Start Recent developments in self validating seva sensors

Recent developments in self validating seva sensors

It was during a summer of volunteer work in Cambodia that Cardoso met his future wife, a twist of fate that sent him back to Cambodia after finishing his degree, where he worked with the Food and Agriculture Organization of the United Nations to help local communities improve their food security. The experience, along with a chance meeting with the late MIT professor Alice Amsden, who taught a class he was taking, motivated Cardoso to apply to a Ph D program at MIT.

Cauam Cardoso was only 17 when he decided to break from family tradition and pursue engineering instead of the arts, a move that set him on a path to working with communities in need.
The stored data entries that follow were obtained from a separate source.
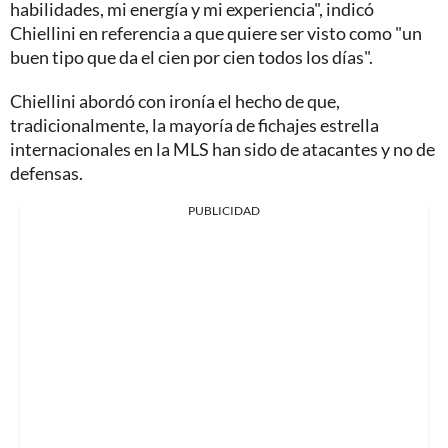
habilidades, mi energía y mi experiencia", indicó
Chiellini en referencia a que quiere ser visto como "un
buen tipo que da el cien por cien todos los días".
Chiellini abordó con ironía el hecho de que,
tradicionalmente, la mayoría de fichajes estrella
internacionales en la MLS han sido de atacantes y no de
defensas.
PUBLICIDAD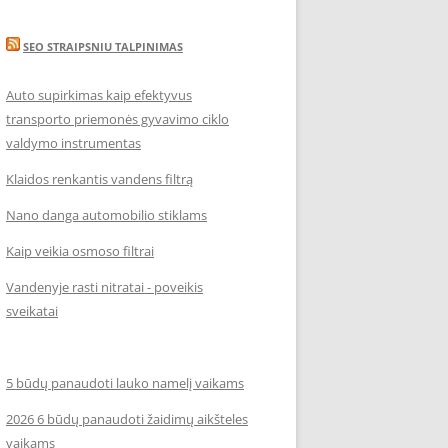
SEO STRAIPSNIU TALPINIMAS
Auto supirkimas kaip efektyvus
transporto priemonės gyvavimo ciklo
valdymo instrumentas
Klaidos renkantis vandens filtrą
Nano danga automobilio stiklams
Kaip veikia osmoso filtrai
Vandenyje rasti nitratai - poveikis
sveikatai
5 būdų panaudoti lauko namelį vaikams
2026 6 būdų panaudoti žaidimų aikšteles
vaikams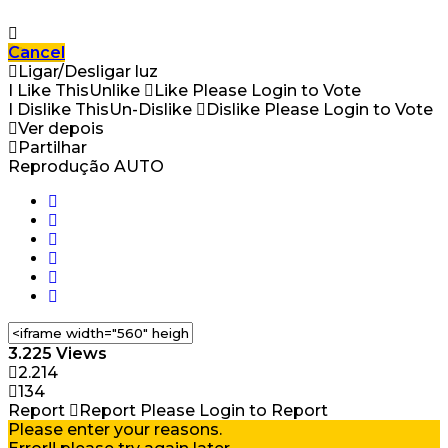
Cancel
Ligar/Desligar luz
I Like This
Unlike
Like
Please Login to Vote
I Dislike This
Un-Dislike
Dislike
Please Login to Vote
Ver depois
Partilhar
Reprodução AUTO
3.225 Views
2.214
134
Report
Report
Please Login to Report
Please enter your reasons.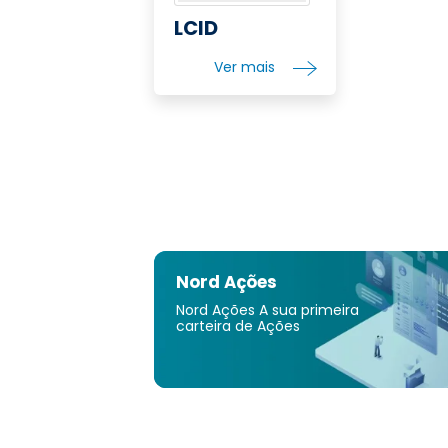
LCID
Ver mais
Nord Ações
Nord Ações A sua primeira
carteira de Ações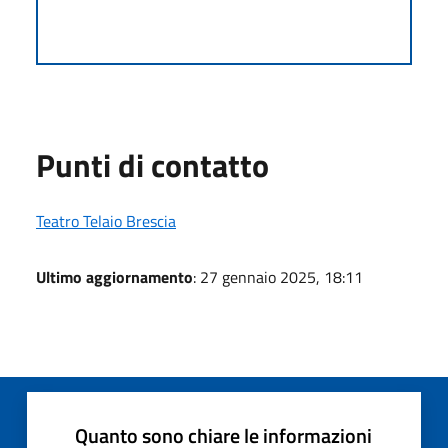
Punti di contatto
Teatro Telaio Brescia
Ultimo aggiornamento
: 27 gennaio 2025, 18:11
Quanto sono chiare le informazioni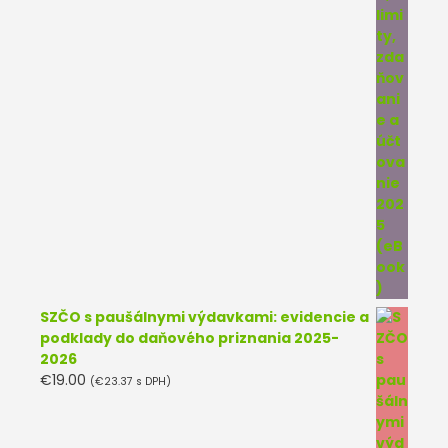
SZČO s paušálnymi výdavkami: evidencie a
podklady do daňového priznania 2025-
2026
€
19.00
(
€
23.37
s DPH)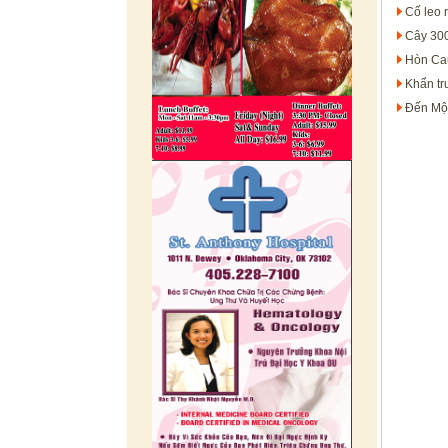
Cố leo 
Cây 300
Hòn Cau
Khẩn tr
Đến Mộc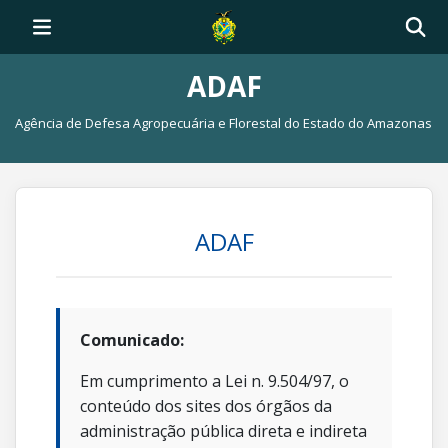
ADAF
Agência de Defesa Agropecuária e Florestal do Estado do Amazonas
ADAF
Comunicado:
Em cumprimento a Lei n. 9.504/97, o
conteúdo dos sites dos órgãos da
administração pública direta e indireta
Over the past decade, Cardoso, a Ph D student in international economic development at MIT, has helped communities on five continents overcome infrastructure issues such as a lack of sanitation, while always following the advice his dad gave him growing up: “You have two ears and one mouth for a reason, so listen more than you talk.” Experiencing problems, finding solutions Cardoso grew up in Rio de Janeiro, Brazil, in a poor neighborhood that bordered a slum, or favela.

Cardoso redesigned the course syllabus to reflect his background, and draws heavily on his own experiences in the field to engage his students.

“Leading my own course and directing the students was probably one of the most rewarding experiences I had at MIT,” says Cardoso, who received his department’s 2016 Outstanding Ph D Teaching Assistant award. You learn so much from the students — it's really a gift.” Beyond MIT After finishing his Ph D, Cardoso plans to stay in academia, while remaining involved in many real-world projects.

“The idea is one simple technology can have this huge impact on someone's well-being,” explains Cardoso.

“But today there are a lot of technologies out there such as solar lanterns or water filters, and there's no way to systematically evaluate what works and what doesn't work on the ground.” With CITE, Cardoso and the project’s other team members are working to develop an objective methodology to assess the usefulness of various technologies.

In particular, he is committed to continuing his work in Brazil.